Кир встал. Попытался убрать с рукава помёт, но только размазал.
— Знаешь, не нужны мне твои истории.
Кир долго бродил по изменившейся до неузнаваемости Станции.
Когда-то лишь камеры отслеживали передвижение мальчишки. Потом, даже у них он перестал вызывать интерес — и камеры задремали, склонив серебристые головы.
Теперь всюду были глаза, уши, носы. На Станции не было места, где за тобой не следили бы сотни существ, всех размеров и форм. Большие и крошечные, пушистые и безволосые, опасные и безобидные.
Глаза, глаза, глаза… Никуда от них было ни скрыться.
И, этот запах… Мускусный, насыщенный, звериный…
Казалось, он всюду… Причём, рядом с Эйприл, он даже усиливался — забивая её собственный запах цветов и травы.
Запах… Он исходил даже от себя самого.
От него было невозможно сбежать, как не сбежать от своих собственных глаз, ушей или носа. Не сбежать зубов, вырывавшихся из плоти костяными наростами: язык — обитающее в пасти неугомонное розовое животное, только и делал, что к ним прикасался.
Но, можно было сбежать со Станции — и Кир ушёл в степь.

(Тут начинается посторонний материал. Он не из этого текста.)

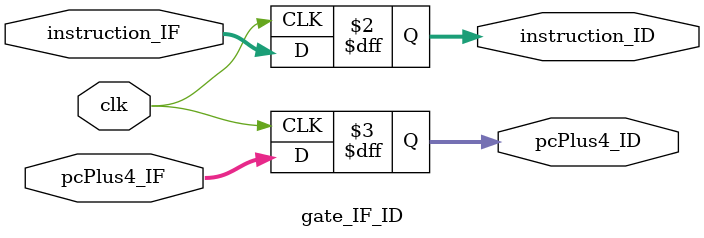
<source format=v>
module gate_IF_ID (
  output reg [31:0] instruction_ID,
  output reg [31:0] pcPlus4_ID,
  input        clk,
  input [31:0] instruction_IF,
  input [31:0] pcPlus4_IF
);
  always @ ( posedge clk ) begin
    instruction_ID <= instruction_IF;
    pcPlus4_ID     <= pcPlus4_IF;
  end
endmodule

</source>
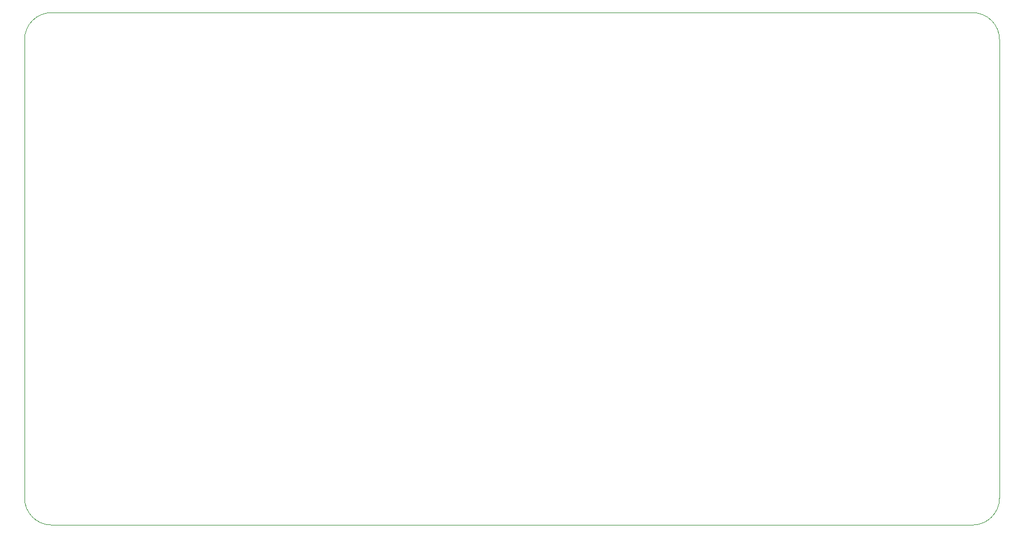
<source format=gm1>
%TF.GenerationSoftware,KiCad,Pcbnew,(6.0.10)*%
%TF.CreationDate,2023-05-07T18:06:42-05:00*%
%TF.ProjectId,Hardware_Rev1,48617264-7761-4726-955f-526576312e6b,rev?*%
%TF.SameCoordinates,Original*%
%TF.FileFunction,Profile,NP*%
%FSLAX46Y46*%
G04 Gerber Fmt 4.6, Leading zero omitted, Abs format (unit mm)*
G04 Created by KiCad (PCBNEW (6.0.10)) date 2023-05-07 18:06:42*
%MOMM*%
%LPD*%
G01*
G04 APERTURE LIST*
%TA.AperFunction,Profile*%
%ADD10C,0.050000*%
%TD*%
G04 APERTURE END LIST*
D10*
X76200000Y-120446800D02*
G75*
G03*
X80213200Y-124460000I4013200J0D01*
G01*
X216966800Y-124460000D02*
X80213200Y-124460000D01*
X76200000Y-120446800D02*
X76200000Y-52273200D01*
X80213200Y-48260000D02*
X216966800Y-48260000D01*
X80213200Y-48260000D02*
G75*
G03*
X76200000Y-52273200I0J-4013200D01*
G01*
X220980000Y-52273200D02*
G75*
G03*
X216966800Y-48260000I-4013200J0D01*
G01*
X220980000Y-52273200D02*
X220980000Y-120446800D01*
X216966800Y-124460000D02*
G75*
G03*
X220980000Y-120446800I0J4013200D01*
G01*
M02*

</source>
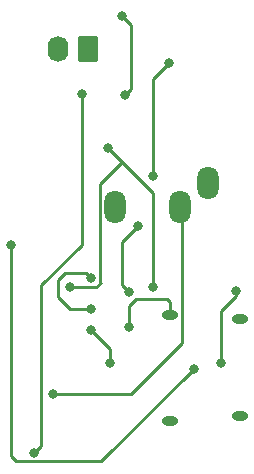
<source format=gbr>
%TF.GenerationSoftware,KiCad,Pcbnew,6.0.11-2627ca5db0~126~ubuntu20.04.1*%
%TF.CreationDate,2023-04-04T23:53:03+02:00*%
%TF.ProjectId,PCB chowndolo,50434220-6368-46f7-976e-646f6c6f2e6b,rev?*%
%TF.SameCoordinates,Original*%
%TF.FileFunction,Copper,L2,Bot*%
%TF.FilePolarity,Positive*%
%FSLAX46Y46*%
G04 Gerber Fmt 4.6, Leading zero omitted, Abs format (unit mm)*
G04 Created by KiCad (PCBNEW 6.0.11-2627ca5db0~126~ubuntu20.04.1) date 2023-04-04 23:53:03*
%MOMM*%
%LPD*%
G01*
G04 APERTURE LIST*
G04 Aperture macros list*
%AMRoundRect*
0 Rectangle with rounded corners*
0 $1 Rounding radius*
0 $2 $3 $4 $5 $6 $7 $8 $9 X,Y pos of 4 corners*
0 Add a 4 corners polygon primitive as box body*
4,1,4,$2,$3,$4,$5,$6,$7,$8,$9,$2,$3,0*
0 Add four circle primitives for the rounded corners*
1,1,$1+$1,$2,$3*
1,1,$1+$1,$4,$5*
1,1,$1+$1,$6,$7*
1,1,$1+$1,$8,$9*
0 Add four rect primitives between the rounded corners*
20,1,$1+$1,$2,$3,$4,$5,0*
20,1,$1+$1,$4,$5,$6,$7,0*
20,1,$1+$1,$6,$7,$8,$9,0*
20,1,$1+$1,$8,$9,$2,$3,0*%
G04 Aperture macros list end*
%TA.AperFunction,ComponentPad*%
%ADD10O,1.800000X2.800000*%
%TD*%
%TA.AperFunction,ComponentPad*%
%ADD11O,1.400000X0.800000*%
%TD*%
%TA.AperFunction,ComponentPad*%
%ADD12RoundRect,0.250000X0.620000X0.845000X-0.620000X0.845000X-0.620000X-0.845000X0.620000X-0.845000X0*%
%TD*%
%TA.AperFunction,ComponentPad*%
%ADD13O,1.740000X2.190000*%
%TD*%
%TA.AperFunction,ViaPad*%
%ADD14C,0.800000*%
%TD*%
%TA.AperFunction,Conductor*%
%ADD15C,0.250000*%
%TD*%
G04 APERTURE END LIST*
D10*
%TO.P,J3,R*%
%TO.N,N/C*%
X131000000Y-81200000D03*
%TO.P,J3,S*%
%TO.N,GND*%
X138900000Y-79200000D03*
%TO.P,J3,T*%
%TO.N,/OUTPUT0*%
X136500000Y-81200000D03*
%TD*%
D11*
%TO.P,J1,S1,SHIELD*%
%TO.N,GND*%
X141590000Y-90670000D03*
X141590000Y-98930000D03*
X135640000Y-99290000D03*
X135640000Y-90310000D03*
%TD*%
D12*
%TO.P,J2,1,Pin_1*%
%TO.N,/INPUT0*%
X128740000Y-67800000D03*
D13*
%TO.P,J2,2,Pin_2*%
%TO.N,GND*%
X126200000Y-67800000D03*
%TD*%
D14*
%TO.N,+5V*%
X122200000Y-84400000D03*
X137700000Y-94900000D03*
%TO.N,GND*%
X132200000Y-91400000D03*
%TO.N,Net-(C4-Pad1)*%
X129000000Y-87200000D03*
X129000000Y-89800000D03*
%TO.N,Net-(C5-Pad1)*%
X129000000Y-91600000D03*
X130600000Y-94400000D03*
%TO.N,-5V*%
X131600000Y-65000000D03*
X131900000Y-71700000D03*
X134200000Y-88000000D03*
X127200000Y-88000000D03*
X130400000Y-76200000D03*
%TO.N,/OUTPUT0*%
X134200000Y-78600000D03*
X135600000Y-69000000D03*
X125800000Y-97000000D03*
%TO.N,Net-(J1-PadB5)*%
X140000000Y-94400000D03*
X141250000Y-88350000D03*
%TO.N,/INPUT0*%
X128200000Y-71600000D03*
X124200000Y-102000000D03*
%TO.N,Net-(R5-Pad1)*%
X133000000Y-82800000D03*
X132200000Y-88400000D03*
%TD*%
D15*
%TO.N,+5V*%
X122200000Y-102250000D02*
X122675000Y-102725000D01*
X129875000Y-102725000D02*
X137700000Y-94900000D01*
X122200000Y-84400000D02*
X122200000Y-102250000D01*
X137700000Y-94900000D02*
X137800000Y-94800000D01*
X122675000Y-102725000D02*
X129875000Y-102725000D01*
%TO.N,GND*%
X135400000Y-89000000D02*
X135640000Y-89240000D01*
X132200000Y-89600000D02*
X132800000Y-89000000D01*
X132200000Y-91400000D02*
X132200000Y-89600000D01*
X135640000Y-89240000D02*
X135640000Y-90310000D01*
X132800000Y-89000000D02*
X135400000Y-89000000D01*
%TO.N,Net-(C4-Pad1)*%
X128600000Y-86800000D02*
X129000000Y-87200000D01*
X129000000Y-89800000D02*
X127200000Y-89800000D01*
X127200000Y-89800000D02*
X126200000Y-88800000D01*
X126200000Y-87400000D02*
X126800000Y-86800000D01*
X126200000Y-88800000D02*
X126200000Y-87400000D01*
X126800000Y-86800000D02*
X128600000Y-86800000D01*
%TO.N,Net-(C5-Pad1)*%
X129000000Y-91600000D02*
X130600000Y-93200000D01*
X130600000Y-93200000D02*
X130600000Y-94400000D01*
%TO.N,-5V*%
X132400000Y-71200000D02*
X131900000Y-71700000D01*
X129775000Y-79225000D02*
X131600000Y-77400000D01*
X129400000Y-88000000D02*
X129800000Y-87600000D01*
X131600000Y-65000000D02*
X132400000Y-65800000D01*
X129800000Y-87600000D02*
X129775000Y-87575000D01*
X132400000Y-65800000D02*
X132400000Y-71200000D01*
X131900000Y-71700000D02*
X131800000Y-71800000D01*
X130400000Y-76200000D02*
X131600000Y-77400000D01*
X127200000Y-88000000D02*
X129400000Y-88000000D01*
X131600000Y-77400000D02*
X134200000Y-80000000D01*
X134200000Y-80000000D02*
X134200000Y-88000000D01*
X129775000Y-87575000D02*
X129775000Y-79225000D01*
%TO.N,/OUTPUT0*%
X134200000Y-70400000D02*
X135600000Y-69000000D01*
X136665000Y-81365000D02*
X136665000Y-92735000D01*
X136500000Y-81200000D02*
X136665000Y-81365000D01*
X134200000Y-78600000D02*
X134200000Y-70400000D01*
X132400000Y-97000000D02*
X125800000Y-97000000D01*
X136665000Y-92735000D02*
X132400000Y-97000000D01*
%TO.N,Net-(J1-PadB5)*%
X141250000Y-88350000D02*
X141250000Y-88750000D01*
X141250000Y-88750000D02*
X140000000Y-90000000D01*
X140000000Y-90000000D02*
X140000000Y-94400000D01*
%TO.N,/INPUT0*%
X128200000Y-84400000D02*
X124800000Y-87800000D01*
X124800000Y-101400000D02*
X124200000Y-102000000D01*
X124800000Y-87800000D02*
X124800000Y-101400000D01*
X128200000Y-71600000D02*
X128200000Y-84400000D01*
%TO.N,Net-(R5-Pad1)*%
X131600000Y-84200000D02*
X131600000Y-87800000D01*
X133000000Y-82800000D02*
X131600000Y-84200000D01*
X131600000Y-87800000D02*
X132200000Y-88400000D01*
%TD*%
M02*

</source>
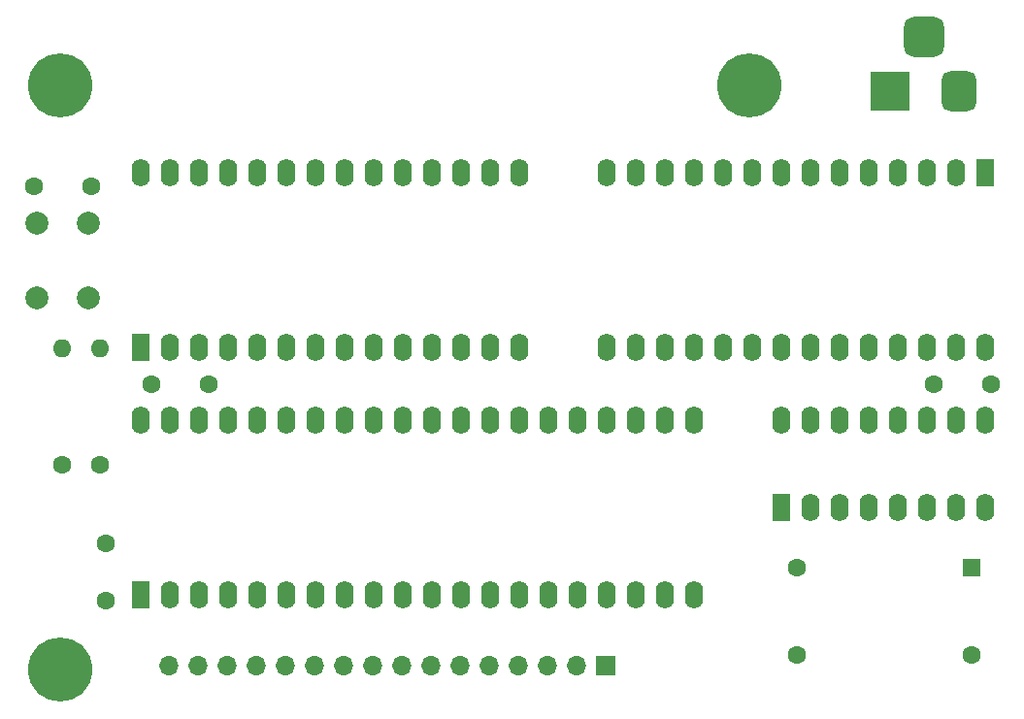
<source format=gbr>
%TF.GenerationSoftware,KiCad,Pcbnew,7.0.7*%
%TF.CreationDate,2023-09-04T17:24:35+02:00*%
%TF.ProjectId,6507,36353037-2e6b-4696-9361-645f70636258,rev?*%
%TF.SameCoordinates,Original*%
%TF.FileFunction,Soldermask,Top*%
%TF.FilePolarity,Negative*%
%FSLAX46Y46*%
G04 Gerber Fmt 4.6, Leading zero omitted, Abs format (unit mm)*
G04 Created by KiCad (PCBNEW 7.0.7) date 2023-09-04 17:24:35*
%MOMM*%
%LPD*%
G01*
G04 APERTURE LIST*
G04 Aperture macros list*
%AMRoundRect*
0 Rectangle with rounded corners*
0 $1 Rounding radius*
0 $2 $3 $4 $5 $6 $7 $8 $9 X,Y pos of 4 corners*
0 Add a 4 corners polygon primitive as box body*
4,1,4,$2,$3,$4,$5,$6,$7,$8,$9,$2,$3,0*
0 Add four circle primitives for the rounded corners*
1,1,$1+$1,$2,$3*
1,1,$1+$1,$4,$5*
1,1,$1+$1,$6,$7*
1,1,$1+$1,$8,$9*
0 Add four rect primitives between the rounded corners*
20,1,$1+$1,$2,$3,$4,$5,0*
20,1,$1+$1,$4,$5,$6,$7,0*
20,1,$1+$1,$6,$7,$8,$9,0*
20,1,$1+$1,$8,$9,$2,$3,0*%
G04 Aperture macros list end*
%ADD10C,5.600000*%
%ADD11R,1.700000X1.700000*%
%ADD12O,1.700000X1.700000*%
%ADD13O,1.600000X2.400000*%
%ADD14R,1.600000X2.400000*%
%ADD15R,1.600000X1.600000*%
%ADD16C,1.600000*%
%ADD17C,2.000000*%
%ADD18O,1.600000X1.600000*%
%ADD19R,3.500000X3.500000*%
%ADD20RoundRect,0.750000X0.750000X1.000000X-0.750000X1.000000X-0.750000X-1.000000X0.750000X-1.000000X0*%
%ADD21RoundRect,0.875000X0.875000X0.875000X-0.875000X0.875000X-0.875000X-0.875000X0.875000X-0.875000X0*%
G04 APERTURE END LIST*
D10*
%TO.C,REF\u002A\u002A*%
X158496000Y-78740000D03*
%TD*%
%TO.C,REF\u002A\u002A*%
X98400000Y-78740000D03*
%TD*%
%TO.C,REF\u002A\u002A*%
X98400000Y-129700000D03*
%TD*%
D11*
%TO.C,J2*%
X146040000Y-129300000D03*
D12*
X143500000Y-129300000D03*
X140960000Y-129300000D03*
X138420000Y-129300000D03*
X135880000Y-129300000D03*
X133340000Y-129300000D03*
X130800000Y-129300000D03*
X128260000Y-129300000D03*
X125720000Y-129300000D03*
X123180000Y-129300000D03*
X120640000Y-129300000D03*
X118100000Y-129300000D03*
X115560000Y-129300000D03*
X113020000Y-129300000D03*
X110480000Y-129300000D03*
X107940000Y-129300000D03*
%TD*%
D13*
%TO.C,U3*%
X105410000Y-107950000D03*
X107950000Y-107950000D03*
X110490000Y-107950000D03*
X113030000Y-107950000D03*
X115570000Y-107950000D03*
X118110000Y-107950000D03*
X120650000Y-107950000D03*
X123190000Y-107950000D03*
X125730000Y-107950000D03*
X128270000Y-107950000D03*
X130810000Y-107950000D03*
X133350000Y-107950000D03*
X135890000Y-107950000D03*
X138430000Y-107950000D03*
X140970000Y-107950000D03*
X143510000Y-107950000D03*
X146050000Y-107950000D03*
X148590000Y-107950000D03*
X151130000Y-107950000D03*
X153670000Y-107950000D03*
X153670000Y-123190000D03*
X151130000Y-123190000D03*
X148590000Y-123190000D03*
X146050000Y-123190000D03*
X143510000Y-123190000D03*
X140970000Y-123190000D03*
X138430000Y-123190000D03*
X135890000Y-123190000D03*
X133350000Y-123190000D03*
X130810000Y-123190000D03*
X128270000Y-123190000D03*
X125730000Y-123190000D03*
X123190000Y-123190000D03*
X120650000Y-123190000D03*
X118110000Y-123190000D03*
X115570000Y-123190000D03*
X113030000Y-123190000D03*
X110490000Y-123190000D03*
X107950000Y-123190000D03*
D14*
X105410000Y-123190000D03*
%TD*%
D13*
%TO.C,U2*%
X179070000Y-101600000D03*
X176530000Y-101600000D03*
X173990000Y-101600000D03*
X171450000Y-101600000D03*
X168910000Y-101600000D03*
X166370000Y-101600000D03*
X163830000Y-101600000D03*
X161290000Y-101600000D03*
X158750000Y-101600000D03*
X156210000Y-101600000D03*
X153670000Y-101600000D03*
X151130000Y-101600000D03*
X148590000Y-101600000D03*
X146050000Y-101600000D03*
X146050000Y-86360000D03*
X148590000Y-86360000D03*
X151130000Y-86360000D03*
X153670000Y-86360000D03*
X156210000Y-86360000D03*
X158750000Y-86360000D03*
X161290000Y-86360000D03*
X163830000Y-86360000D03*
X166370000Y-86360000D03*
X168910000Y-86360000D03*
X171450000Y-86360000D03*
X173990000Y-86360000D03*
X176530000Y-86360000D03*
D14*
X179070000Y-86360000D03*
%TD*%
D13*
%TO.C,U1*%
X105410000Y-86360000D03*
X107950000Y-86360000D03*
X110490000Y-86360000D03*
X113030000Y-86360000D03*
X115570000Y-86360000D03*
X118110000Y-86360000D03*
X120650000Y-86360000D03*
X123190000Y-86360000D03*
X125730000Y-86360000D03*
X128270000Y-86360000D03*
X130810000Y-86360000D03*
X133350000Y-86360000D03*
X135890000Y-86360000D03*
X138430000Y-86360000D03*
X138430000Y-101600000D03*
X135890000Y-101600000D03*
X133350000Y-101600000D03*
X130810000Y-101600000D03*
X128270000Y-101600000D03*
X125730000Y-101600000D03*
X123190000Y-101600000D03*
X120650000Y-101600000D03*
X118110000Y-101600000D03*
X115570000Y-101600000D03*
X113030000Y-101600000D03*
X110490000Y-101600000D03*
X107950000Y-101600000D03*
D14*
X105410000Y-101600000D03*
%TD*%
%TO.C,U4*%
X161290000Y-115570000D03*
D13*
X163830000Y-115570000D03*
X166370000Y-115570000D03*
X168910000Y-115570000D03*
X171450000Y-115570000D03*
X173990000Y-115570000D03*
X176530000Y-115570000D03*
X179070000Y-115570000D03*
X179070000Y-107950000D03*
X176530000Y-107950000D03*
X173990000Y-107950000D03*
X171450000Y-107950000D03*
X168910000Y-107950000D03*
X166370000Y-107950000D03*
X163830000Y-107950000D03*
X161290000Y-107950000D03*
%TD*%
D15*
%TO.C,X1*%
X177920000Y-120790000D03*
D16*
X162680000Y-120790000D03*
X162680000Y-128410000D03*
X177920000Y-128410000D03*
%TD*%
D17*
%TO.C,SW1*%
X96350000Y-90750000D03*
X96350000Y-97250000D03*
X100850000Y-97250000D03*
X100850000Y-90750000D03*
%TD*%
D16*
%TO.C,R2*%
X98600000Y-111780000D03*
D18*
X98600000Y-101620000D03*
%TD*%
%TO.C,R1*%
X101900000Y-101620000D03*
D16*
X101900000Y-111780000D03*
%TD*%
D19*
%TO.C,J1*%
X170784000Y-79189500D03*
D20*
X176784000Y-79189500D03*
D21*
X173784000Y-74489500D03*
%TD*%
D16*
%TO.C,C4*%
X102400000Y-123700000D03*
X102400000Y-118700000D03*
%TD*%
%TO.C,C3*%
X179600000Y-104800000D03*
X174600000Y-104800000D03*
%TD*%
%TO.C,C2*%
X111400000Y-104800000D03*
X106400000Y-104800000D03*
%TD*%
%TO.C,C1*%
X96100000Y-87500000D03*
X101100000Y-87500000D03*
%TD*%
M02*

</source>
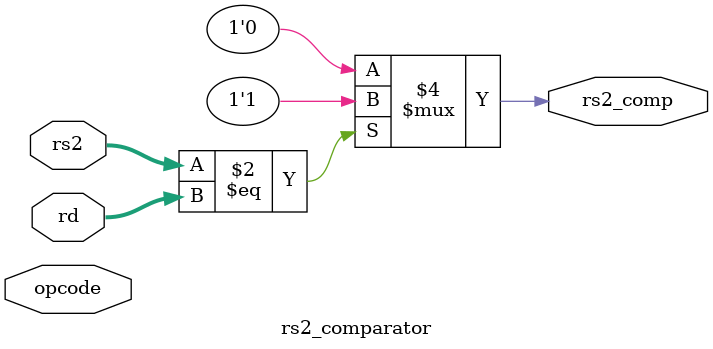
<source format=v>
module hazarddetection (
    input [31:0] instr,
    input [4:0]id_ex_rd,
    input id_ex_memread,
    output reg pc_write,if_idWrite,controltomux
);
    wire [6:0]opcode;
    wire rs1_comp,rs2_comp;
    assign opcode = instr[6:0];
    initial begin
        if_idWrite = 1;
        pc_write   = 1;
    end
    rs1_comparator r1(instr[19:15],id_ex_rd,rs1_comp);
    rs2_comparator r2(instr[24:20],id_ex_rd,opcode,rs2_comp);
    always@(rs1_comp,rs2_comp) begin
         controltomux = ((rs1_comp || rs2_comp) && id_ex_memread);
         if_idWrite   = ~((rs1_comp || rs2_comp) && id_ex_memread);
         pc_write     = ~((rs1_comp || rs2_comp) && id_ex_memread);
    end
    

endmodule

module rs1_comparator(rs1,rd,rs1_comp);
input [4:0]rs1,rd;
output reg rs1_comp;
always@(*)begin
    if(rs1==rd) begin
        rs1_comp <= 1'b1;
    end
    else begin
        rs1_comp <= 1'b0;
    end
end
endmodule

module rs2_comparator(rs2,rd,opcode,rs2_comp);
input [4:0]rs2,rd;
input [6:0]opcode;
output reg rs2_comp;
always@(*)begin
    case(opcode)
        0010011: rs2_comp <= 1'b0;
        default:
            if(rs2 == rd) begin
                rs2_comp <= 1'b1;
            end
            else begin
                rs2_comp <= 1'b0;
            end
    endcase
end
endmodule
</source>
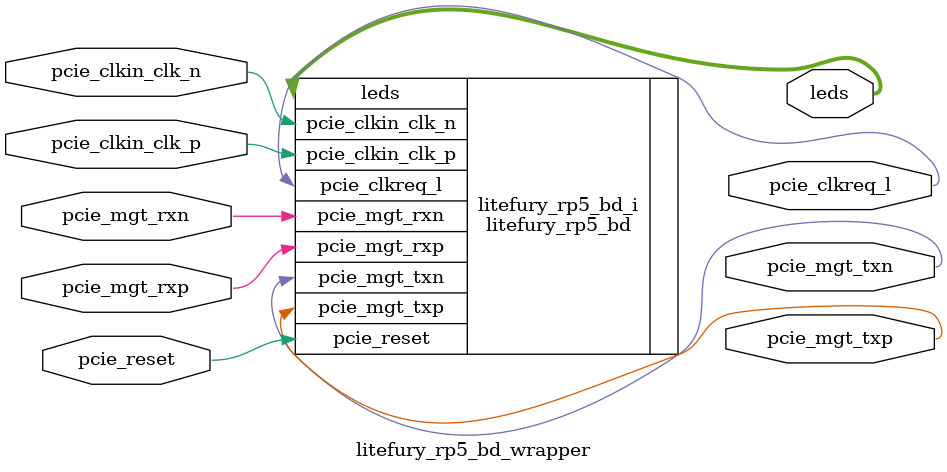
<source format=v>
`timescale 1 ps / 1 ps

module litefury_rp5_bd_wrapper
   (leds,
    pcie_clkin_clk_n,
    pcie_clkin_clk_p,
    pcie_clkreq_l,
    pcie_mgt_rxn,
    pcie_mgt_rxp,
    pcie_mgt_txn,
    pcie_mgt_txp,
    pcie_reset);
  output [3:0]leds;
  input [0:0]pcie_clkin_clk_n;
  input [0:0]pcie_clkin_clk_p;
  output [0:0]pcie_clkreq_l;
  input [0:0]pcie_mgt_rxn;
  input [0:0]pcie_mgt_rxp;
  output [0:0]pcie_mgt_txn;
  output [0:0]pcie_mgt_txp;
  input pcie_reset;

  wire [3:0]leds;
  wire [0:0]pcie_clkin_clk_n;
  wire [0:0]pcie_clkin_clk_p;
  wire [0:0]pcie_clkreq_l;
  wire [0:0]pcie_mgt_rxn;
  wire [0:0]pcie_mgt_rxp;
  wire [0:0]pcie_mgt_txn;
  wire [0:0]pcie_mgt_txp;
  wire pcie_reset;

  litefury_rp5_bd litefury_rp5_bd_i
       (.leds(leds),
        .pcie_clkin_clk_n(pcie_clkin_clk_n),
        .pcie_clkin_clk_p(pcie_clkin_clk_p),
        .pcie_clkreq_l(pcie_clkreq_l),
        .pcie_mgt_rxn(pcie_mgt_rxn),
        .pcie_mgt_rxp(pcie_mgt_rxp),
        .pcie_mgt_txn(pcie_mgt_txn),
        .pcie_mgt_txp(pcie_mgt_txp),
        .pcie_reset(pcie_reset));
endmodule

</source>
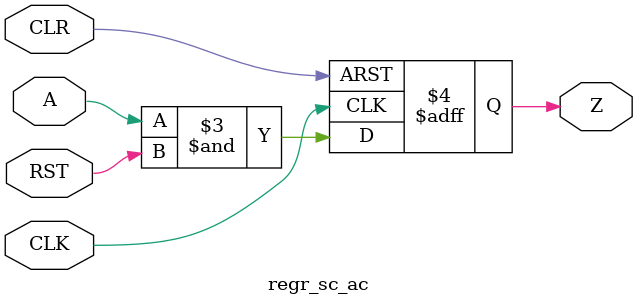
<source format=v>
module regr_sc_ac(
	input  A,   
	input RST,   
	input CLR,   
	input CLK,   
	output reg Z
);
   always @(posedge CLK or negedge CLR) begin
      if (!CLR) Z <= 1'B0;
      else Z <= (A&{1{RST}});
   end
endmodule
</source>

Среди залитого полуденным солнцем разнотравья было легче. Животных тут было поменьше, и не было вони — лишь аромат цветов.
Было легче, пока Кир не увидел Эйприл. Девушка радостно махала рукой — его она заметила раньше.
Кир вздохнул…
Способен ли один зверь помочь другому стать чем-то большим? Наверное, нет…
Эйприл снова таращилась вдаль пустыми глазами.
— Ну, как там с искусством? Картинки все досмотрела? Музыку дослушала?
Она скривилась:
— Что там смотреть? Люди — пустые повторители. Одно и тоже: плодовитые красотки, да мужественные герои. И бесконечная похоть.